El problema de fondo es que el reciclaje convencional destruye muchos componentes que podrían reutilizarse o, al menos, separarse con más valor. Las placas contienen cobre, aluminio, tantalio y metales preciosos, pero también chips que pueden seguir teniendo demanda en sistemas heredados de telecomunicaciones, defensa, industria o aeroespacial. Si todo se mezcla, el resultado es una materia prima menos valiosa y más difícil de auditar.

Nantul ataca un objetivo estrecho: chips RAM y otros componentes relativamente estandarizados. Esa elección tiene sentido. Un robot que intenta desmontarlo todo de cualquier placa se enfrenta a una variabilidad enorme; uno que empieza por un componente reconocible y con mercado puede construir un caso económico más realista. La visión artificial localiza el componente, el sistema consulta perfiles térmicos del fabricante y la máquina aplica calor y succión para levantarlo sin romperlo.

El detalle importante es que no basta con arrancar piezas. Para que el proceso tenga sentido, el sistema debe conservar información del componente, clasificarlo por modelo y enviarlo a pruebas o a canales de recuperación adecuados. Ahí la robótica deja de ser solo manipulación y se convierte en una pieza de trazabilidad industrial.

Modular, barato y cerca del residuo

Tuurny dice que está construyendo máquinas pequeñas con componentes comerciales, controles propios y hardware Nvidia Jetson Nano. La estrategia apunta a reducir coste y complejidad frente a grandes líneas centralizadas. Si funciona, el modelo permitiría colocar unidades cerca de flujos concretos de residuos, como televisores, ordenadores o placas industriales, en vez de depender siempre de plantas gigantes.

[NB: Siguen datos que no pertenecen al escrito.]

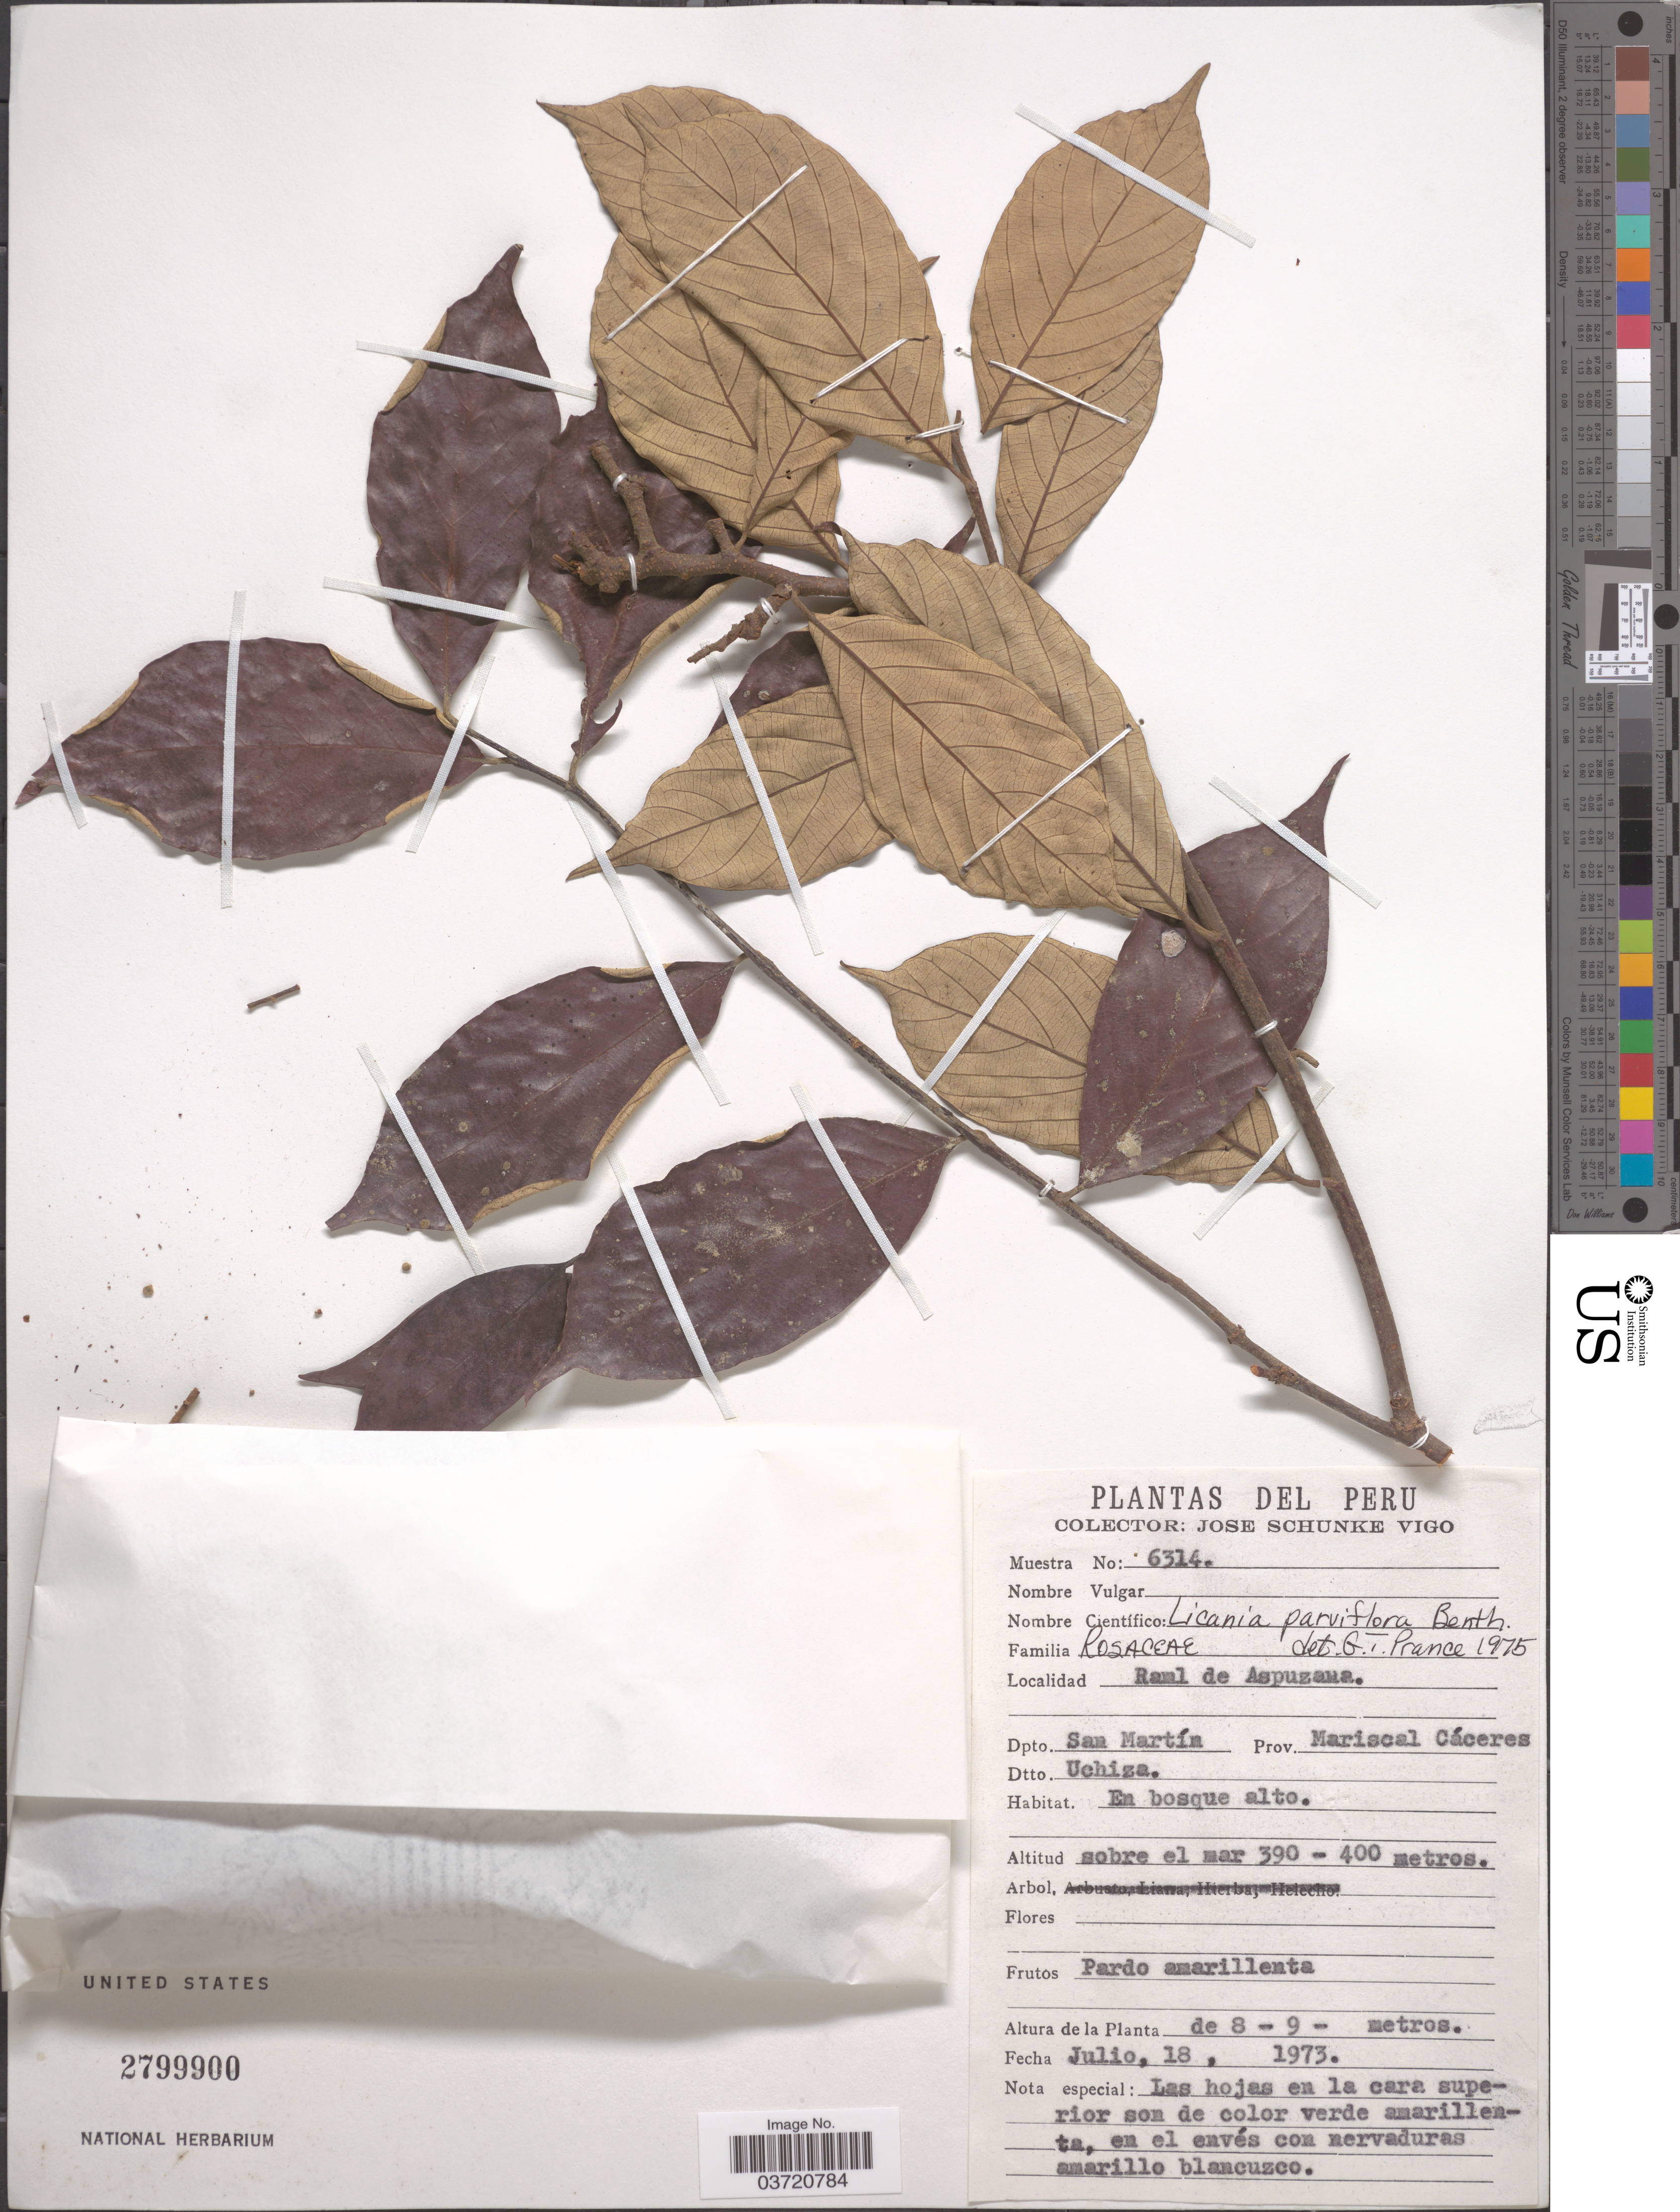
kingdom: Plantae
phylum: Tracheophyta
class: Magnoliopsida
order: Malpighiales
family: Chrysobalanaceae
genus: Licania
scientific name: Licania parviflora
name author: Benth.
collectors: J. Schunke Vigo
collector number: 6314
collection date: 1973-07-18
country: Peru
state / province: San Martín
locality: Raml de Aspuzana, Dtto. Uchiza, Prov. Mariscal Cáceres, Dpto. San Martín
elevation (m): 390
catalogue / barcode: US 2799900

La dificultad técnica está en la variabilidad: placas con diseños distintos, marcas poco legibles, soldaduras envejecidas, suciedad, daños previos o componentes muy próximos entre sí. La máquina tiene que reconocer, calentar, levantar y clasificar sin convertir el chip en chatarra. Ese margen de error decide si Nantul es una herramienta de recuperación o solo una demo bonita de laboratorio.

El contexto regulatorio también empuja. Europa endurece los movimientos transfronterizos de residuos, California amplía tasas sobre productos con baterías no extraíbles y países como Malasia restringen importaciones de e-waste. Cada vez habrá más presión para recuperar valor localmente y documentar mejor qué ocurre con los residuos electrónicos.

Una robótica menos vistosa, pero más necesaria

Nantul no promete sustituir trabajadores con una figura humanoide ni resolver toda la cadena del reciclaje. Su virtud está justo en lo contrario: define una tarea concreta, repetible y económicamente medible. Si extrae chips útiles con suficiente fiabilidad, puede abrir una categoría interesante de robots de desmontaje selectivo.

La gran pregunta será la validación en campo. Recuperar 300 chips por hora suena prometedor, pero lo importante será cuántos salen funcionales, cuánto cuesta operar cada máquina, qué porcentaje de placas acepta y qué ingresos reales genera el material recuperado. Ahí se verá si la basura electrónica puede convertirse en una fuente secundaria de componentes, no solo de metales.

Para la robótica industrial, el mensaje es claro: algunas de las oportunidades más sólidas no están en hacer robots más humanos, sino en atacar procesos sucios, repetitivos y mal resueltos donde una máquina especializada puede crear una cadena de valor nueva.